Data to process:
_____

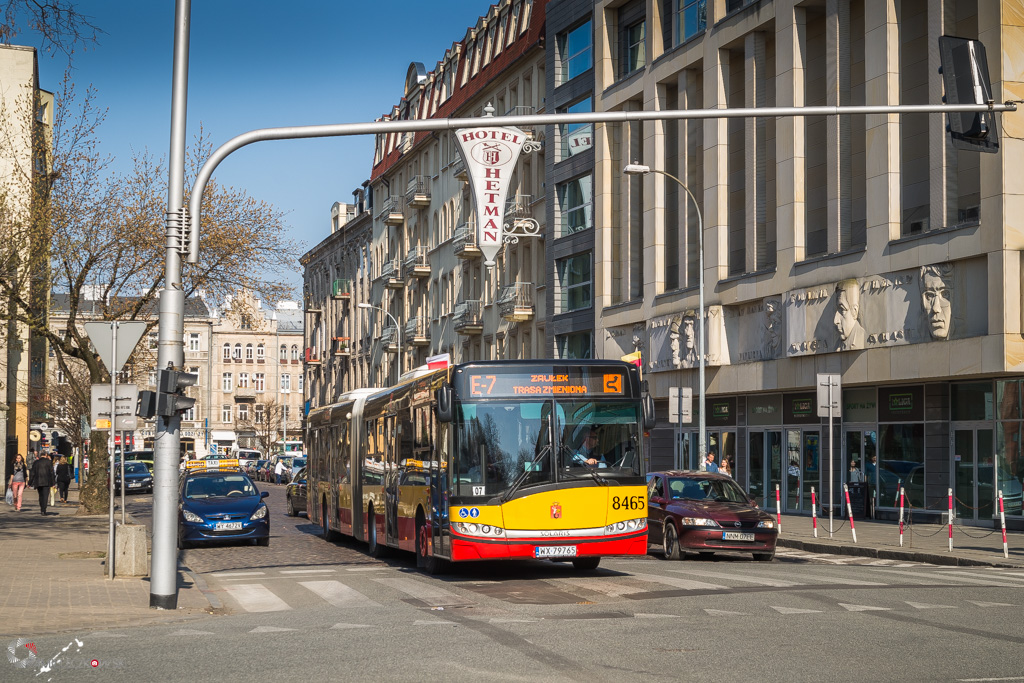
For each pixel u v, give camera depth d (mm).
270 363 127750
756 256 36281
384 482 21453
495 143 21953
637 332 43312
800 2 34219
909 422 30906
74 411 54562
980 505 28609
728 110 14320
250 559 22766
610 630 11016
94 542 24969
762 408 37469
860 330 31234
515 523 16141
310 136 14141
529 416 16484
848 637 10438
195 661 9531
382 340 79125
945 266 28453
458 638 10586
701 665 9008
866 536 25984
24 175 29656
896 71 30578
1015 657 9320
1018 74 26938
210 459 73875
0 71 53750
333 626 11781
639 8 44969
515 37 56750
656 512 22281
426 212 71188
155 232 30703
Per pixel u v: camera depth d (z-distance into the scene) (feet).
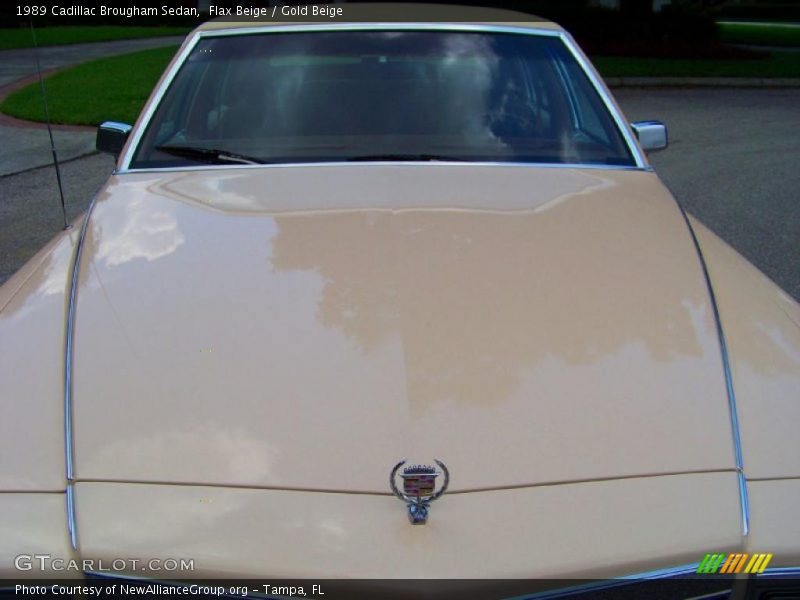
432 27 10.32
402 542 4.61
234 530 4.70
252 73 9.78
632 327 5.99
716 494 4.92
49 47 65.57
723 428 5.28
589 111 9.65
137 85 40.14
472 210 7.52
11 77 45.65
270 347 5.71
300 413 5.24
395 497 4.79
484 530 4.67
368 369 5.51
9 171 24.13
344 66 9.82
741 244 17.67
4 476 4.97
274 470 4.94
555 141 9.27
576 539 4.67
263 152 8.98
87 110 33.19
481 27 10.36
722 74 44.88
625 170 8.97
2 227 18.90
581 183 8.41
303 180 8.26
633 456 5.07
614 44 53.93
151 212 7.62
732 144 28.66
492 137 9.21
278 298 6.16
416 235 6.98
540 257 6.73
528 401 5.33
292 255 6.70
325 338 5.76
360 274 6.40
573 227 7.29
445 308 6.03
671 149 27.91
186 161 8.92
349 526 4.69
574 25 55.62
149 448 5.08
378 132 9.18
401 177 8.33
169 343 5.79
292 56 9.98
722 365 5.74
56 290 6.53
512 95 9.64
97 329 5.97
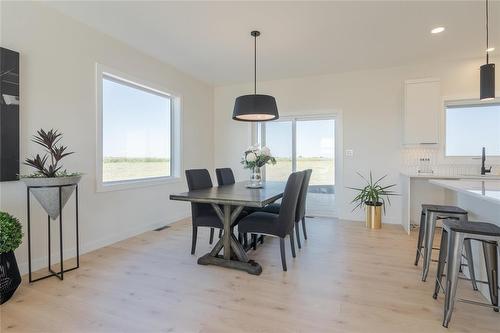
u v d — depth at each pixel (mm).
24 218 2551
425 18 2924
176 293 2186
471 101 4180
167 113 4637
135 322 1807
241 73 4840
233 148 5648
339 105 4832
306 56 4020
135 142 3986
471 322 1795
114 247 3295
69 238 2943
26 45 2557
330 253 3082
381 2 2641
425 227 2516
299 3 2662
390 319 1832
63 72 2877
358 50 3795
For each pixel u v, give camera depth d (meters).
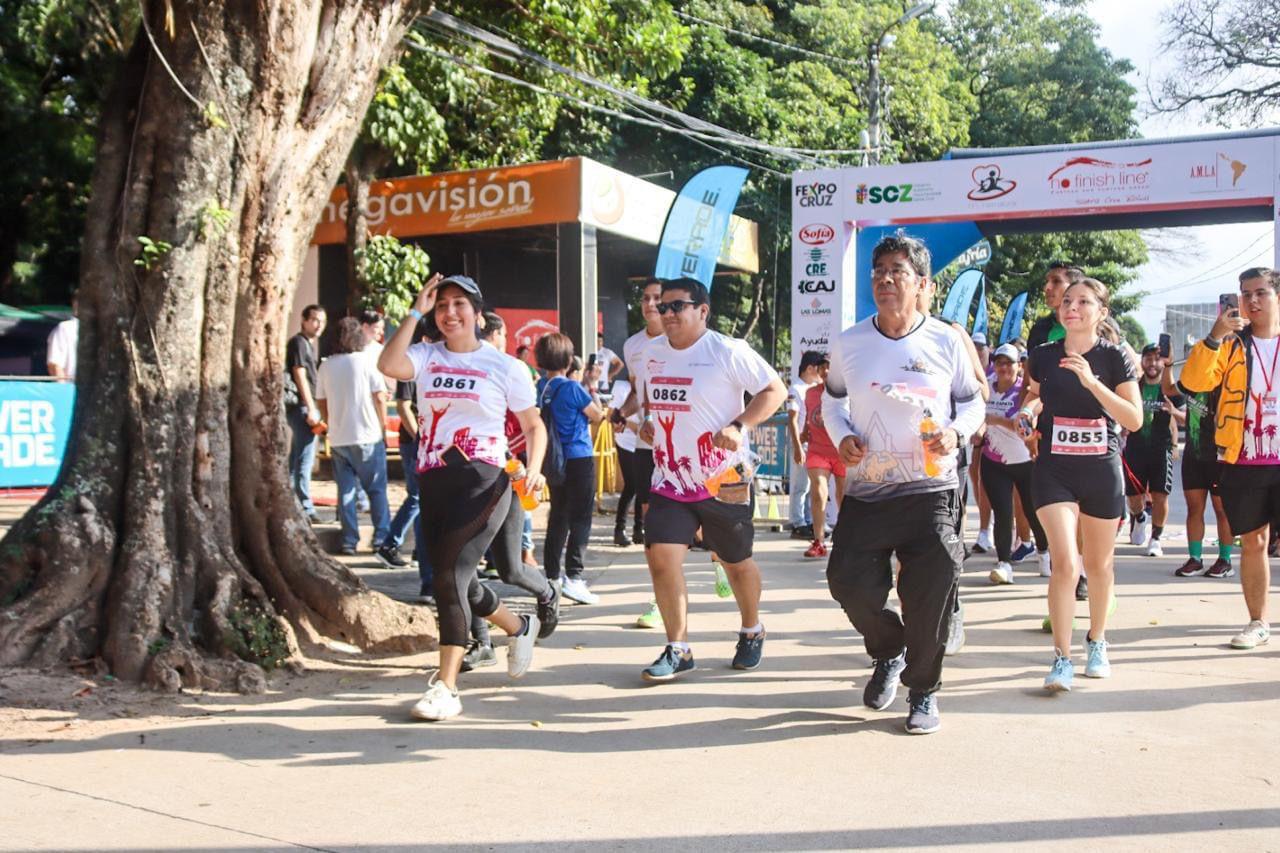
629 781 4.35
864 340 4.99
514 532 5.95
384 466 9.93
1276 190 14.27
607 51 14.88
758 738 4.91
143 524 5.98
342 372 9.68
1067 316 5.73
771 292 29.59
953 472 4.91
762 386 5.71
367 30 6.93
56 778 4.36
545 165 17.58
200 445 6.25
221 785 4.30
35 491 13.88
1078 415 5.76
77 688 5.45
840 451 4.94
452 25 12.40
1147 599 8.23
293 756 4.66
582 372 11.74
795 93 26.91
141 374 6.11
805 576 9.48
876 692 5.27
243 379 6.55
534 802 4.12
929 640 4.91
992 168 15.38
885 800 4.12
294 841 3.74
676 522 5.85
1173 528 12.89
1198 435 9.19
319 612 6.52
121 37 7.18
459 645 5.30
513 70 16.19
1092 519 5.83
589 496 8.27
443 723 5.16
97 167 6.36
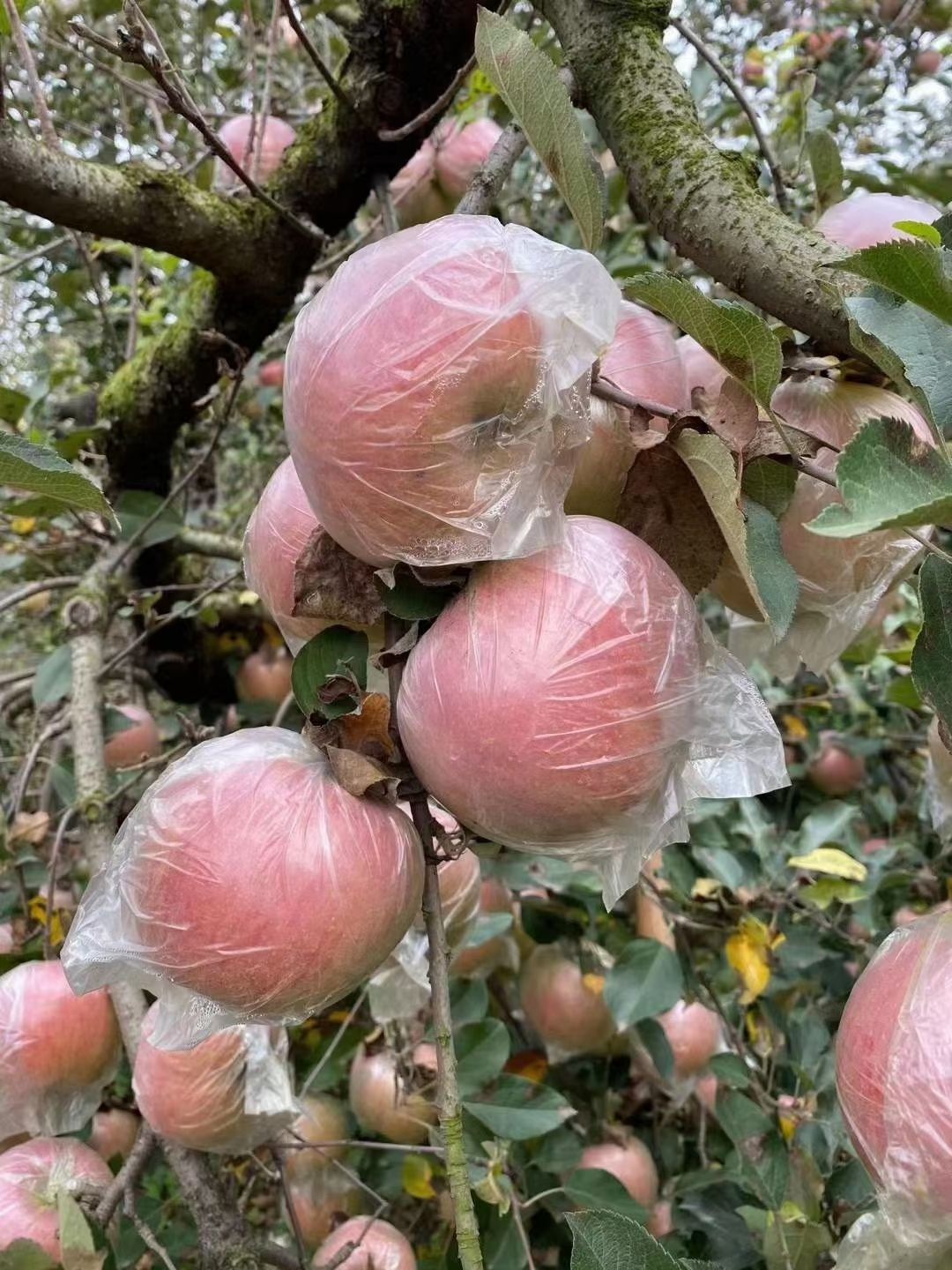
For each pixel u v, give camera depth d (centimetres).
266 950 58
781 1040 152
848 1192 116
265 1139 102
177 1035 68
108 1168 108
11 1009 103
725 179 73
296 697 67
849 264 51
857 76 205
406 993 123
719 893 143
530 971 145
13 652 306
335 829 60
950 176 133
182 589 175
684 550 67
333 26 179
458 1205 55
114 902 64
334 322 57
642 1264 60
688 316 59
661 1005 126
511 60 64
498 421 56
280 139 148
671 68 84
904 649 142
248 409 232
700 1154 151
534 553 58
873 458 44
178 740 197
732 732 61
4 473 64
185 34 204
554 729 55
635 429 65
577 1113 146
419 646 61
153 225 119
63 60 186
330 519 60
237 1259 93
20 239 233
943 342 58
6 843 132
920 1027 58
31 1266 85
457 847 66
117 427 165
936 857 179
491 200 86
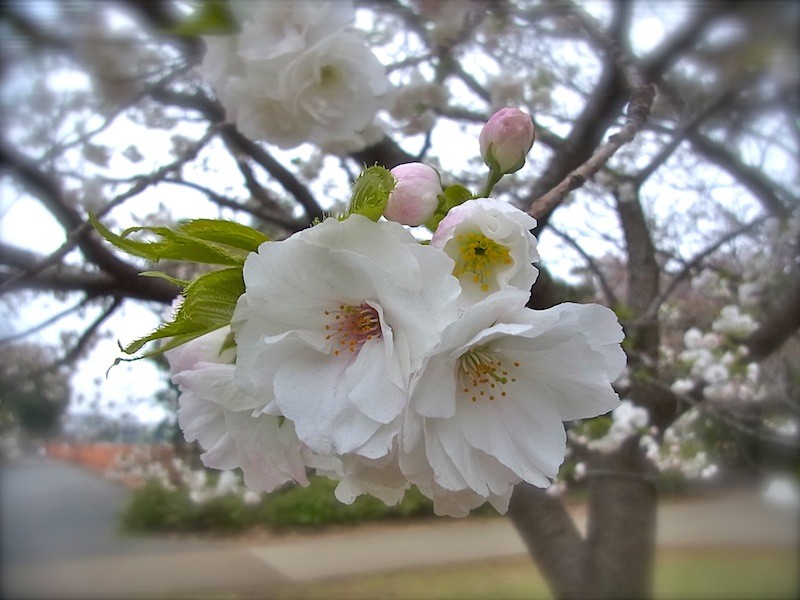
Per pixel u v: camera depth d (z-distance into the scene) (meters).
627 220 0.54
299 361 0.13
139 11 0.24
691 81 0.54
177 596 1.04
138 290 0.45
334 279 0.13
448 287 0.12
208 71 0.23
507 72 0.53
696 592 0.83
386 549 1.27
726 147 0.62
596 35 0.36
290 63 0.21
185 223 0.13
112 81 0.38
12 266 0.43
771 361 0.71
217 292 0.14
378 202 0.13
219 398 0.15
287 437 0.15
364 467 0.14
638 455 0.51
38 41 0.29
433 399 0.13
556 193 0.18
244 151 0.47
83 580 1.08
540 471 0.14
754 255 0.69
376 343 0.13
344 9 0.22
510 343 0.13
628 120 0.20
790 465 1.08
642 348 0.51
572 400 0.14
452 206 0.15
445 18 0.40
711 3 0.36
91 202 0.54
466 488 0.14
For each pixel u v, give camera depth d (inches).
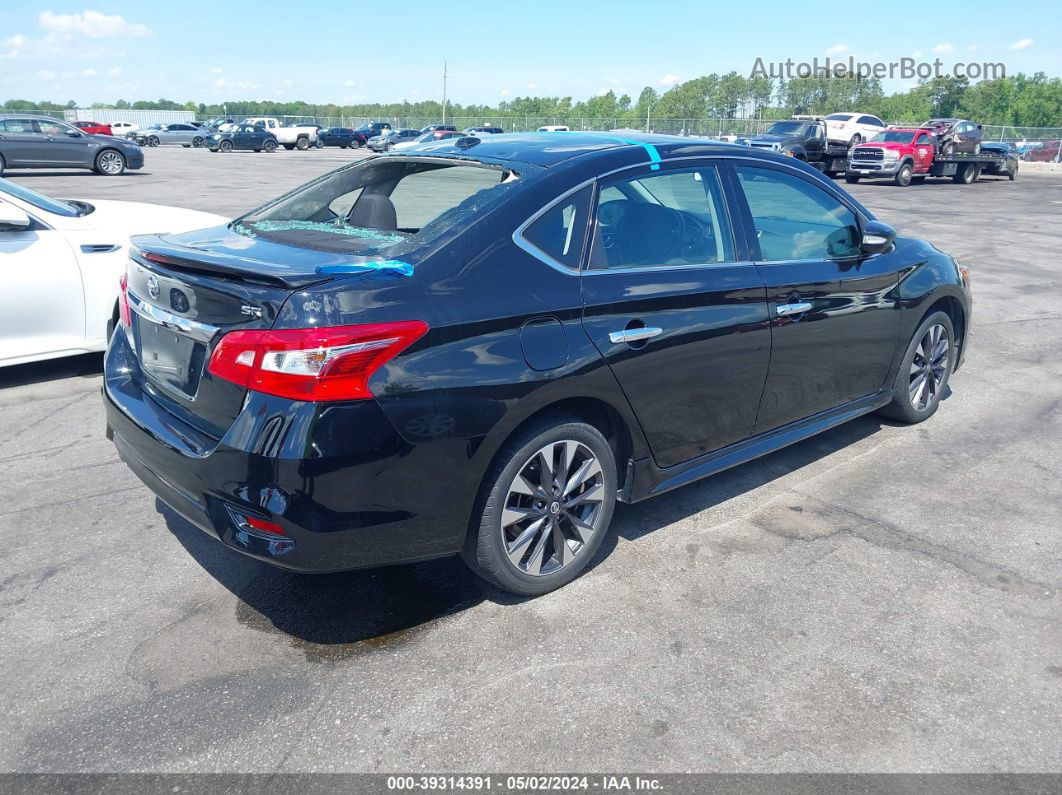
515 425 113.5
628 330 124.6
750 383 147.6
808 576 134.8
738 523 152.9
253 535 104.3
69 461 174.9
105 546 140.6
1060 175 1486.2
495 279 112.9
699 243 140.0
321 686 106.9
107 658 111.7
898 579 134.3
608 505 132.0
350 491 102.4
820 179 167.2
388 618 122.0
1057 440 196.4
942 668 112.3
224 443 102.7
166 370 118.1
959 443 193.6
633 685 107.7
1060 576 136.3
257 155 1577.3
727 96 3882.9
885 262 178.1
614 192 130.0
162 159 1332.4
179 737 97.6
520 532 123.6
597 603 126.3
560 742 97.7
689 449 142.3
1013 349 278.5
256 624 120.0
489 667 111.0
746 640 117.6
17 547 139.7
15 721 99.7
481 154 136.5
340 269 103.8
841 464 180.9
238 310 103.4
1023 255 490.6
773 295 147.6
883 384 186.7
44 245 212.4
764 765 94.6
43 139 874.1
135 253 127.0
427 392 104.7
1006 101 3437.5
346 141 2070.6
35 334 213.9
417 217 123.3
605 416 131.6
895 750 97.3
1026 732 100.7
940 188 1064.8
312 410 99.2
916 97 3516.2
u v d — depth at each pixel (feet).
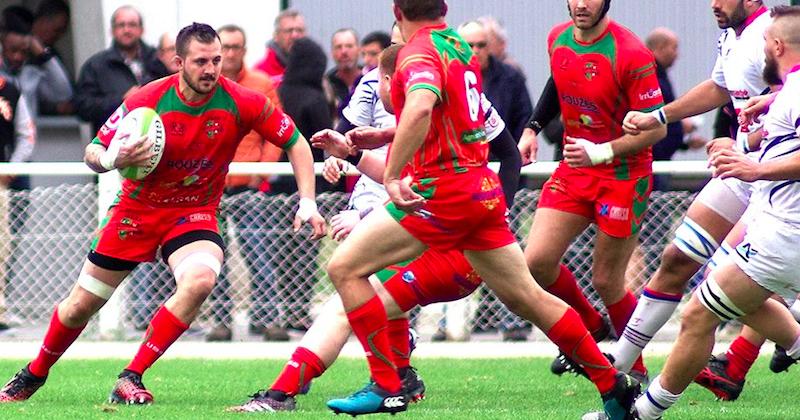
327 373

_____

Problem description: Check each line above for "pixel" and state how many match, answering with only the number.

Answer: 8